While  these crisis  continue to expose and unravel the United Nations’ sea of troubles,  it is important to  assembly and speak in words of  masked  abstraction,  but  also to respond to the concrete demands  of people across the globe.

The prisoner doors that limit their freedom and prosperity are still tightly bolted and creaks to stand ajar.

Evidently, the grim trials of war, poverty, hunger, gender violence and the atrocities of climate change wraths on. Why then should peace resound in words of abstruse piety while war and threats of war dins beneath?

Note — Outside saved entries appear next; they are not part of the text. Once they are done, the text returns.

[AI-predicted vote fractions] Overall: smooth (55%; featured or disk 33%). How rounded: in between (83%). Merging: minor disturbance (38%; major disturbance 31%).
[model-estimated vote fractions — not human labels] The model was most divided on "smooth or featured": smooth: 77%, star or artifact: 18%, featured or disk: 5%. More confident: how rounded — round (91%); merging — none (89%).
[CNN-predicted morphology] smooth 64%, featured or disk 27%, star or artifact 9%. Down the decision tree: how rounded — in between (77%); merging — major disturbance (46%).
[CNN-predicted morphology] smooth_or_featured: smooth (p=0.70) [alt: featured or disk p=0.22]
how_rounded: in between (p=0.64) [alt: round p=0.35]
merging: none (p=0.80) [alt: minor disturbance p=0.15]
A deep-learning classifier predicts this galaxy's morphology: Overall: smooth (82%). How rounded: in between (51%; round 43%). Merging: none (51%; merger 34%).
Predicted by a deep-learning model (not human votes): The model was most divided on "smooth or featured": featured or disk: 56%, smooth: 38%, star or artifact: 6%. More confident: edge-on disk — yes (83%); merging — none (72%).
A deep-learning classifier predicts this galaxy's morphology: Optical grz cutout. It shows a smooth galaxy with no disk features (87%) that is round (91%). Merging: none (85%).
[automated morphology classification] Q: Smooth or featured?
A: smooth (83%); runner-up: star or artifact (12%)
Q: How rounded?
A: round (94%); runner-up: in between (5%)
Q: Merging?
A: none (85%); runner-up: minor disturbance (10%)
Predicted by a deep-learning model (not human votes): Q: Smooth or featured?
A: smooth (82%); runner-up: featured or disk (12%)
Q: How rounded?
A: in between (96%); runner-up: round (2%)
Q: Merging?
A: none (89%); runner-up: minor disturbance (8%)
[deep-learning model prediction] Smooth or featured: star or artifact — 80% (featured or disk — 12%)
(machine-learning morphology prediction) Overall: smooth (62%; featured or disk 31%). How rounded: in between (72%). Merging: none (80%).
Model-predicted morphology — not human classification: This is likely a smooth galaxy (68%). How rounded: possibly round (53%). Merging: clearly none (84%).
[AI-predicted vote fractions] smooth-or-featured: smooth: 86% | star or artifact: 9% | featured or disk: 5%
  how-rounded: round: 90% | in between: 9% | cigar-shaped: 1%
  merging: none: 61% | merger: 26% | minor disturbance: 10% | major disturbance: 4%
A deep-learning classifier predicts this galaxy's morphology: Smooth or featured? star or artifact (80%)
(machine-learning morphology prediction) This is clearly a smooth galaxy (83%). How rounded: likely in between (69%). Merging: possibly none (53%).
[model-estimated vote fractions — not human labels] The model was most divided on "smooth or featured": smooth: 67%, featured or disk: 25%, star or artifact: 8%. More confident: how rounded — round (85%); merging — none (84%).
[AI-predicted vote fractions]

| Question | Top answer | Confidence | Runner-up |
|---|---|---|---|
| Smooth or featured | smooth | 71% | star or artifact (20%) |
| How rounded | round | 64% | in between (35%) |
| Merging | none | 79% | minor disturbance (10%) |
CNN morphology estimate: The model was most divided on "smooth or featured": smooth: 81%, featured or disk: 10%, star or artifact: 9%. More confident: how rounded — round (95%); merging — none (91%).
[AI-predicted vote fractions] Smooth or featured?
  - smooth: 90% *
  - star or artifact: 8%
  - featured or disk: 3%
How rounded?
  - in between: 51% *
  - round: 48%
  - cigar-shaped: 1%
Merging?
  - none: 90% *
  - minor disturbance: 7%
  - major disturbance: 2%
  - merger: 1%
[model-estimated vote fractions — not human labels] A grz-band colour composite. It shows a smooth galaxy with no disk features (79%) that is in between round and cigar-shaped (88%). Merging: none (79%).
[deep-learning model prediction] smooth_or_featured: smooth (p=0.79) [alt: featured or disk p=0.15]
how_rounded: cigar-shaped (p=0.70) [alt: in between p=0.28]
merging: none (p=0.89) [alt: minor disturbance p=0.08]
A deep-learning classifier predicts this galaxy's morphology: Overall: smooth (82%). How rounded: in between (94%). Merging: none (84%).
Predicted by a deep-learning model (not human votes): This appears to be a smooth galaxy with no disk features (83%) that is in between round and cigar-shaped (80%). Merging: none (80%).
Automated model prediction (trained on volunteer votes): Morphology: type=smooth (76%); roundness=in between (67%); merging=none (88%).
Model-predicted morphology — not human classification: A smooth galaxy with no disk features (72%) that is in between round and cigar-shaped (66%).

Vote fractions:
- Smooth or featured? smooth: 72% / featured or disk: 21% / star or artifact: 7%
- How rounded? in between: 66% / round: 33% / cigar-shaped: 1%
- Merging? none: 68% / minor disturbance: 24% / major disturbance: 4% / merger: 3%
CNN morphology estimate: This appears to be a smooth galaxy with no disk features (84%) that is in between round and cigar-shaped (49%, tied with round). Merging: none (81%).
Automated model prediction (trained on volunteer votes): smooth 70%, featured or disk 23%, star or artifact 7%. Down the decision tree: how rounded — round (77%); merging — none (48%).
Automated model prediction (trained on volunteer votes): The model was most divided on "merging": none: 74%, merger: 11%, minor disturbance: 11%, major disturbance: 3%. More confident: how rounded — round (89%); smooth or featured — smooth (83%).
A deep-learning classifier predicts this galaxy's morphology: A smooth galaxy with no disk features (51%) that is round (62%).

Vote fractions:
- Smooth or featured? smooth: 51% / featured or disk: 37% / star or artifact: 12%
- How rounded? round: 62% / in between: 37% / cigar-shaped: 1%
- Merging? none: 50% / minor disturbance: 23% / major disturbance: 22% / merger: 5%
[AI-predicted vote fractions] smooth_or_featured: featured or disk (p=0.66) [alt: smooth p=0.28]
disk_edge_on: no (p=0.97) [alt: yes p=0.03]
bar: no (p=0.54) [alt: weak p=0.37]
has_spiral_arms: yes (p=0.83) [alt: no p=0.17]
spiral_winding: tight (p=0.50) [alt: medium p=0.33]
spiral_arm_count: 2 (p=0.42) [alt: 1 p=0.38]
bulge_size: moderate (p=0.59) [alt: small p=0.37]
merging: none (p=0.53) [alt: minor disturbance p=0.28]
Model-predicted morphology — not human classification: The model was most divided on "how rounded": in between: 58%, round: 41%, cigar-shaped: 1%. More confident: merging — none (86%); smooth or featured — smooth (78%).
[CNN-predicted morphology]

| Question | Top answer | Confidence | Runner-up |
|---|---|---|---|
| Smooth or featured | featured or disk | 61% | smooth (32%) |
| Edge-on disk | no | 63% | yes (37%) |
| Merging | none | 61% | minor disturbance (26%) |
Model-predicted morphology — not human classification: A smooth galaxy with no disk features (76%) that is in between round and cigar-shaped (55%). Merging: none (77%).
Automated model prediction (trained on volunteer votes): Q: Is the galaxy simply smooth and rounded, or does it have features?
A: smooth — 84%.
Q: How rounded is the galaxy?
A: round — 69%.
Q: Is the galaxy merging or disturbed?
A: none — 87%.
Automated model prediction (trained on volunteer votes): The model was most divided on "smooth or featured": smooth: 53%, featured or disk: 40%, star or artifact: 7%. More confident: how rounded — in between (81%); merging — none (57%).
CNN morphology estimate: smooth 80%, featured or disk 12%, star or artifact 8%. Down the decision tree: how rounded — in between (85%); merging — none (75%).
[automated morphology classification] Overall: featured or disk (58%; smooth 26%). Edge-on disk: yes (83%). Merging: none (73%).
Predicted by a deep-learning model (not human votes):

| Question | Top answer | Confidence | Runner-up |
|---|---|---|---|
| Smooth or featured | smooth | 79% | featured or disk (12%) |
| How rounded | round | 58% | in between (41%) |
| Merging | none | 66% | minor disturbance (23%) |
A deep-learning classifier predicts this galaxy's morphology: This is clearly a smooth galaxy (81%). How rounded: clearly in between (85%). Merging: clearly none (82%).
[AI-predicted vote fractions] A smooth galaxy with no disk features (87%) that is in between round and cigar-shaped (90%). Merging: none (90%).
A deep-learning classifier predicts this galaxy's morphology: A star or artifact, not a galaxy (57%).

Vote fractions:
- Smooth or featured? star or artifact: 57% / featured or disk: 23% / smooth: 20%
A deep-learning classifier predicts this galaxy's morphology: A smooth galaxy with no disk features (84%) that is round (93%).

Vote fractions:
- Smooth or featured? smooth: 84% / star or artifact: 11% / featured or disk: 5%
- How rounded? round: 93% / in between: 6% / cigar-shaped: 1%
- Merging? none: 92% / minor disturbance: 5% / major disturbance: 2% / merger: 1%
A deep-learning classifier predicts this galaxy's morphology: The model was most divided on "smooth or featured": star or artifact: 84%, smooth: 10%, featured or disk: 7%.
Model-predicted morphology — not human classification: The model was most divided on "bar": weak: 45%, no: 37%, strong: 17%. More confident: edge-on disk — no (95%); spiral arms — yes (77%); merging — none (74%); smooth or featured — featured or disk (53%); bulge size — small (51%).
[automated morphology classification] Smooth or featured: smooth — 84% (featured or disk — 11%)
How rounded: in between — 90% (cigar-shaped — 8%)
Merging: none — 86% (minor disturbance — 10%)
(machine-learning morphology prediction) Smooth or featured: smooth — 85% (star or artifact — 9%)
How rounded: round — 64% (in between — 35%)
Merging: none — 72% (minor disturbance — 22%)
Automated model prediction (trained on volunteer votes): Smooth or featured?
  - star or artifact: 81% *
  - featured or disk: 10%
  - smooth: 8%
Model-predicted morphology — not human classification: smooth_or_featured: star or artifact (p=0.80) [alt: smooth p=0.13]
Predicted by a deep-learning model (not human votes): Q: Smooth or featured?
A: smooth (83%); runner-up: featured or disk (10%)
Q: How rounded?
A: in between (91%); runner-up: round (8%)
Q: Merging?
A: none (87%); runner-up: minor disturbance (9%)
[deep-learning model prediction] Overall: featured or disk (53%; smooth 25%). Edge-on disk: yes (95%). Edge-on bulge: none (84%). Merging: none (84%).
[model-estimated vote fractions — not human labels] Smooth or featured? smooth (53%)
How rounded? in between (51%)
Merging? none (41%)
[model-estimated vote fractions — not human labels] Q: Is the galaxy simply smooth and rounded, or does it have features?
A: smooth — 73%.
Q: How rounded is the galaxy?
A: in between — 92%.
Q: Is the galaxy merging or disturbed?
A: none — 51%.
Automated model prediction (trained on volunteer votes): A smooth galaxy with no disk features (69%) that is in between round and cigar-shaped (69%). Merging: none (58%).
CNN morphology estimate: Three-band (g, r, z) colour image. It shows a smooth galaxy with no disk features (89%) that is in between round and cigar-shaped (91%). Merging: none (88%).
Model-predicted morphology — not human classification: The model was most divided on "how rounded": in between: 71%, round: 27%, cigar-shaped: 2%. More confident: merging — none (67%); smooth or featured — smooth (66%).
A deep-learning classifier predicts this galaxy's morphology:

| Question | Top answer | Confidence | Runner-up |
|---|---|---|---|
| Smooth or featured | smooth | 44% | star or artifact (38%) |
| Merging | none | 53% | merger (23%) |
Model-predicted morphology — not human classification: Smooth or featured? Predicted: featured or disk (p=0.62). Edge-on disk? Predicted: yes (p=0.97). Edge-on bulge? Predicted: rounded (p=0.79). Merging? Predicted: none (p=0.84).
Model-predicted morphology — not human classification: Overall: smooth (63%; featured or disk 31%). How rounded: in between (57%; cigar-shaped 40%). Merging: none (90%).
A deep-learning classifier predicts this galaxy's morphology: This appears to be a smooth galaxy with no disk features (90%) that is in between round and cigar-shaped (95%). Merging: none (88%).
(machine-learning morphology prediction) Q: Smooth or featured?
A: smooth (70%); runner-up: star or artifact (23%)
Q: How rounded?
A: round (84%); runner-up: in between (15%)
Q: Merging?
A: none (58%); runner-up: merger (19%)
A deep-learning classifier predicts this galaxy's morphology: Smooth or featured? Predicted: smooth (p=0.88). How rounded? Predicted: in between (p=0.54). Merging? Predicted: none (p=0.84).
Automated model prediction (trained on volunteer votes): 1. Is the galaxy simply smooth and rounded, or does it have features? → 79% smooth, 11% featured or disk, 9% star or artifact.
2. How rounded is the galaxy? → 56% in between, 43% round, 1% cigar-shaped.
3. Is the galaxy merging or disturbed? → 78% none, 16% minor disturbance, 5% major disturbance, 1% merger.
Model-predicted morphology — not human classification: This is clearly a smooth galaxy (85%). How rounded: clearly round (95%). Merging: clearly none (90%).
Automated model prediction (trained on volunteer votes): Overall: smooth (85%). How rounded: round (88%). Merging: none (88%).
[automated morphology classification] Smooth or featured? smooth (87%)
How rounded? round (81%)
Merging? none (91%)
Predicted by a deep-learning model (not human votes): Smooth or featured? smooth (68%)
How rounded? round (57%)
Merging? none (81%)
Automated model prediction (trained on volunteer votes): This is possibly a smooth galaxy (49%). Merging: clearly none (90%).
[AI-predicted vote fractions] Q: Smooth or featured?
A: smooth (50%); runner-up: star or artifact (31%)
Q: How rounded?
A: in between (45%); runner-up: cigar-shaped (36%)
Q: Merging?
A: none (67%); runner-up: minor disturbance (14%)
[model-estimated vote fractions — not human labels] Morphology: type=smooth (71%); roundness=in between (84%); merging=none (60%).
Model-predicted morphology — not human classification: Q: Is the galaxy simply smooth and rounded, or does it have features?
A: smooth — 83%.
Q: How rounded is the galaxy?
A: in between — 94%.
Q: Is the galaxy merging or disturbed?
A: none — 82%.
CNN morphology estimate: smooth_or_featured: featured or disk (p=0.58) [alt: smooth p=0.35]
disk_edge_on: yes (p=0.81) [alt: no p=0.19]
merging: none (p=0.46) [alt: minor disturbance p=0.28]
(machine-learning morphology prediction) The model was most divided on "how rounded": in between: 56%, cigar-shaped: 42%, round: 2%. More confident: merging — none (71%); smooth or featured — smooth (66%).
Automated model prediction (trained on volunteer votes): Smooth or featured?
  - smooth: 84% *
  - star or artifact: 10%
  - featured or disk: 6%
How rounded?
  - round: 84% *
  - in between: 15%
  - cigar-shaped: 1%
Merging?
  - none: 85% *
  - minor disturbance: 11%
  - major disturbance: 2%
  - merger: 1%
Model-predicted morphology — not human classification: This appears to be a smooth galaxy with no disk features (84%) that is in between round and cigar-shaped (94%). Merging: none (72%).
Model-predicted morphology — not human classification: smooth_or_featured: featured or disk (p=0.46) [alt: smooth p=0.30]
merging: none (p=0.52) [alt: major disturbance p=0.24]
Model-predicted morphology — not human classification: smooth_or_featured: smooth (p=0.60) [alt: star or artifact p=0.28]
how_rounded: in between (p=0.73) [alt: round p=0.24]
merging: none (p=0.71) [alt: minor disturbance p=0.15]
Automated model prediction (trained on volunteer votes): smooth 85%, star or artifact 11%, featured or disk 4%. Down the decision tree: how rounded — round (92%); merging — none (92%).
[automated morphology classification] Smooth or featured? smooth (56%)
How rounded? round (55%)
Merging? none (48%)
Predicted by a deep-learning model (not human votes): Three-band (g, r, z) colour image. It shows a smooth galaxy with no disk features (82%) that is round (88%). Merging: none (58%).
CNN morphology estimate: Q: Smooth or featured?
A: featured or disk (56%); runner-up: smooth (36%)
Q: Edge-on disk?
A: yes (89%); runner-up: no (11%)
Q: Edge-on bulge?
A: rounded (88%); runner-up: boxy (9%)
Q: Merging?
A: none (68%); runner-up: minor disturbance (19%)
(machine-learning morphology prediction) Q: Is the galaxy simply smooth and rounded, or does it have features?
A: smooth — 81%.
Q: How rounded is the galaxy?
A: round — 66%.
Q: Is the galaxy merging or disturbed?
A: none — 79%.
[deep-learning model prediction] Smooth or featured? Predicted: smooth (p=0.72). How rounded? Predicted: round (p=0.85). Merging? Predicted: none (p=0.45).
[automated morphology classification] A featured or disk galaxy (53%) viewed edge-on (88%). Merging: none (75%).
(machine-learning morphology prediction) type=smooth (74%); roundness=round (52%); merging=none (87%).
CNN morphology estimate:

It is time that the inflated rhetoric of world leaders on the international stage be transformed into a visual depiction whereby major economic players provide the much needed resources to aid in the improvement of policies and governance of poorer countries.

More than 1.4 billion people are without readable electricity, 900 million lack access to clean water, and more than 2.6 billion are without adequate sanitation.

Whereas  the United Nations has helped prevent many outbreaks  of international violence from growing into wider encounters, formulation of plans for the establishment of a system towards  peace and security should  not only be manifested in  praise of words.  While words are   auditory symbols which indicate the concepts that they represent they can also deter the ability to jointly communicate, thus reducing language into a useless jargon.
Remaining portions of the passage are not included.